▶ WHAT YOU NEED TO DO: Rewrite the listing from the line that contains "Relative to the white" up to and including the line that contains "The tan rock is" as a two-column CSV with the columns ask and response. Give one row per item, put each value in a single quoted field, and replace any line breaks with spaces.

=== Section Start ===

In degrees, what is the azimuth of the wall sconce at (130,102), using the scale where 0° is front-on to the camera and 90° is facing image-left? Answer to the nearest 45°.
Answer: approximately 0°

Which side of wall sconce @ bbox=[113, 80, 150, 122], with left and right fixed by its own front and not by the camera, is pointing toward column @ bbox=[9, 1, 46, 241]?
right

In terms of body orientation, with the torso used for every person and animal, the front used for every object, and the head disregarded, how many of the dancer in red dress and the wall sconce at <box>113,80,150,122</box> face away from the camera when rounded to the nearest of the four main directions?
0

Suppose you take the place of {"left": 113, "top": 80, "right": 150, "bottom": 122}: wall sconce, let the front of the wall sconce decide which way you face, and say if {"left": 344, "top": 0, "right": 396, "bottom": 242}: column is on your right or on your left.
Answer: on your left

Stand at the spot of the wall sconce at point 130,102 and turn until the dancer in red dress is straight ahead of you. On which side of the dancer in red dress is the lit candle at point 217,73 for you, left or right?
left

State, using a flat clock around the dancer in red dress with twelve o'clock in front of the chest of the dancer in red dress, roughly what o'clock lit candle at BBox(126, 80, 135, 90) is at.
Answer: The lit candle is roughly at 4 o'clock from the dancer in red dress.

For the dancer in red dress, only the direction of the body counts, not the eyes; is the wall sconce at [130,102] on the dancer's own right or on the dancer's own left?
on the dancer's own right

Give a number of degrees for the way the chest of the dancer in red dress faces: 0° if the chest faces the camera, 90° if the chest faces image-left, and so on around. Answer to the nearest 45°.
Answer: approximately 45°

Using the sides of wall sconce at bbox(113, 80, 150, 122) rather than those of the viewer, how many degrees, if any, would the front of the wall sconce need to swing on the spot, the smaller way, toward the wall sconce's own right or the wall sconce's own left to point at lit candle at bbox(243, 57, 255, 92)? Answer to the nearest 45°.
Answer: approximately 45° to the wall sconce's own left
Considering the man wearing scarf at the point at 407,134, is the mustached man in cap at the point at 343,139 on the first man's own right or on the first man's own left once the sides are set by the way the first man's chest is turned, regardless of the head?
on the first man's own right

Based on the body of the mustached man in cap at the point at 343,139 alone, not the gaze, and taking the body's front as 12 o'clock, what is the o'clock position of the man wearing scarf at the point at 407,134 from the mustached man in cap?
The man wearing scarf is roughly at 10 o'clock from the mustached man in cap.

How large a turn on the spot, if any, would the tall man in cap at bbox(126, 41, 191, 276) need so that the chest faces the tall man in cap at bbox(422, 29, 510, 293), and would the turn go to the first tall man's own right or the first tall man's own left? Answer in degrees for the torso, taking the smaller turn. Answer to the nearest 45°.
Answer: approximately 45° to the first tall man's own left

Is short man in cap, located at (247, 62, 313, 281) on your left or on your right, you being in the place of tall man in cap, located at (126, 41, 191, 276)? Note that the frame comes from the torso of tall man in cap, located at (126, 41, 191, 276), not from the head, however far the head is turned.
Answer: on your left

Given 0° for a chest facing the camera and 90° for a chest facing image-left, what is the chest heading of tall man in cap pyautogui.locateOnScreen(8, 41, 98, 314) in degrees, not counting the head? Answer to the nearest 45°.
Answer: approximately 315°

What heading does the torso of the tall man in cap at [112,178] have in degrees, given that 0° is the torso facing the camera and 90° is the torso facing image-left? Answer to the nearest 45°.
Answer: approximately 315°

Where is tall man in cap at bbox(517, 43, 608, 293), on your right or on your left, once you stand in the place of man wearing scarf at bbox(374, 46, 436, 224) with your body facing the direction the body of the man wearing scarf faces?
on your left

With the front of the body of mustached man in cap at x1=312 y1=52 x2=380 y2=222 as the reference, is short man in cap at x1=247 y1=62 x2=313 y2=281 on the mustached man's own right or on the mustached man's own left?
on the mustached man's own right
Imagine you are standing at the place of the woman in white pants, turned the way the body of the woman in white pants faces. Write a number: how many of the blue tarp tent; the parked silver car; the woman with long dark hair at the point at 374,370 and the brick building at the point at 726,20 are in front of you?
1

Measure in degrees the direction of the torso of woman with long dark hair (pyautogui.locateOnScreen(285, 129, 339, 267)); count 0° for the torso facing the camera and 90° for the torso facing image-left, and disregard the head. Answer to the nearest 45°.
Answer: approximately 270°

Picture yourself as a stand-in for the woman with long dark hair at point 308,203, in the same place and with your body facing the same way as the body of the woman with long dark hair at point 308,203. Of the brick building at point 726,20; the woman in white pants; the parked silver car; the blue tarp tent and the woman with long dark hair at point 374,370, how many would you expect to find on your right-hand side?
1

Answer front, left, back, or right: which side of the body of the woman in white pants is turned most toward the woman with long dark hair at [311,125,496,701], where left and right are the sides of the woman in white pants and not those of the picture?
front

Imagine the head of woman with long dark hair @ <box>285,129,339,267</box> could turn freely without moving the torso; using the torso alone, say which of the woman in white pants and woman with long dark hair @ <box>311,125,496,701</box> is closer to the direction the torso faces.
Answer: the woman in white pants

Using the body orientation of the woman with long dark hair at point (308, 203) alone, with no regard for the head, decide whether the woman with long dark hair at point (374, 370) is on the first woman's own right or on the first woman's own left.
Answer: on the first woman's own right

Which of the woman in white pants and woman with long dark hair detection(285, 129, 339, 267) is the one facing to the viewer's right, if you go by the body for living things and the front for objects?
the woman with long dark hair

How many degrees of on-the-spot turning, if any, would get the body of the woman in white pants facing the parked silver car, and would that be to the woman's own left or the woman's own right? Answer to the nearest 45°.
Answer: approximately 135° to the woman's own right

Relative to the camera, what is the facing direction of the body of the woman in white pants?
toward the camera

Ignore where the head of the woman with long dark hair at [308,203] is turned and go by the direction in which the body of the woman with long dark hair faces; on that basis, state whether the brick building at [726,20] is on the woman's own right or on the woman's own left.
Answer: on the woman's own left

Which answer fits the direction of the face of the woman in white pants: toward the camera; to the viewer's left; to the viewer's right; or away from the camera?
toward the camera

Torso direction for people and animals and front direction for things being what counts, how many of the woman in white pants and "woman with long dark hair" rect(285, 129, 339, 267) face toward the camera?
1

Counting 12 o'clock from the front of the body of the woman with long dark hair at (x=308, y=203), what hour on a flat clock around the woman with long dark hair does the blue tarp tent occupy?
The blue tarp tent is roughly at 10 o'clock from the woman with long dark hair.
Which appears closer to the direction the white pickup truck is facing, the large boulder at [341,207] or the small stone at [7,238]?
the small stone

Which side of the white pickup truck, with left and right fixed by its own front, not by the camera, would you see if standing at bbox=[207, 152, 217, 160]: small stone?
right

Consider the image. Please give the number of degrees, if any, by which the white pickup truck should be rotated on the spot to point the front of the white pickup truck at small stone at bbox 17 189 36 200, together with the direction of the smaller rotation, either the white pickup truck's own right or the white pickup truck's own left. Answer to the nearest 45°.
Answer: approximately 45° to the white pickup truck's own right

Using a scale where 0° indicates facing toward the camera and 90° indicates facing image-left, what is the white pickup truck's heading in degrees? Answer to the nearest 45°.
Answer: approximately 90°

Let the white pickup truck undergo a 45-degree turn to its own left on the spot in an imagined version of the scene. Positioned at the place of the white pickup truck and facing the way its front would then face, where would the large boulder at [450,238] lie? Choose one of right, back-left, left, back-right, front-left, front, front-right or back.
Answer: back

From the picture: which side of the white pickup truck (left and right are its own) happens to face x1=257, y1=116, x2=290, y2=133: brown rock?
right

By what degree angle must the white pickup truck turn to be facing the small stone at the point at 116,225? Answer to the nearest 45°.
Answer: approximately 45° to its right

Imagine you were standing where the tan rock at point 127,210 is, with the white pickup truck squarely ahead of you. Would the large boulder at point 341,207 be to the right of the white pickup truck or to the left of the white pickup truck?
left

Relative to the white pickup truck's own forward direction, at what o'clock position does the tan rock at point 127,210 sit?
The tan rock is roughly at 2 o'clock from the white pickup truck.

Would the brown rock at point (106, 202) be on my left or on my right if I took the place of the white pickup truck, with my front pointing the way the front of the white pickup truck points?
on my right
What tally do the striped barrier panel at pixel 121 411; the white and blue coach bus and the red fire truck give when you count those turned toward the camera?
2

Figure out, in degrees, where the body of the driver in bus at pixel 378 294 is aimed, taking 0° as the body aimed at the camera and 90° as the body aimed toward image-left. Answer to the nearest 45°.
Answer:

=== Section End ===

▶ ANSWER TO THIS TASK:
ask,response
"Relative to the white pickup truck's own forward direction, at what o'clock position does the tan rock at point 127,210 sit?","The tan rock is roughly at 2 o'clock from the white pickup truck."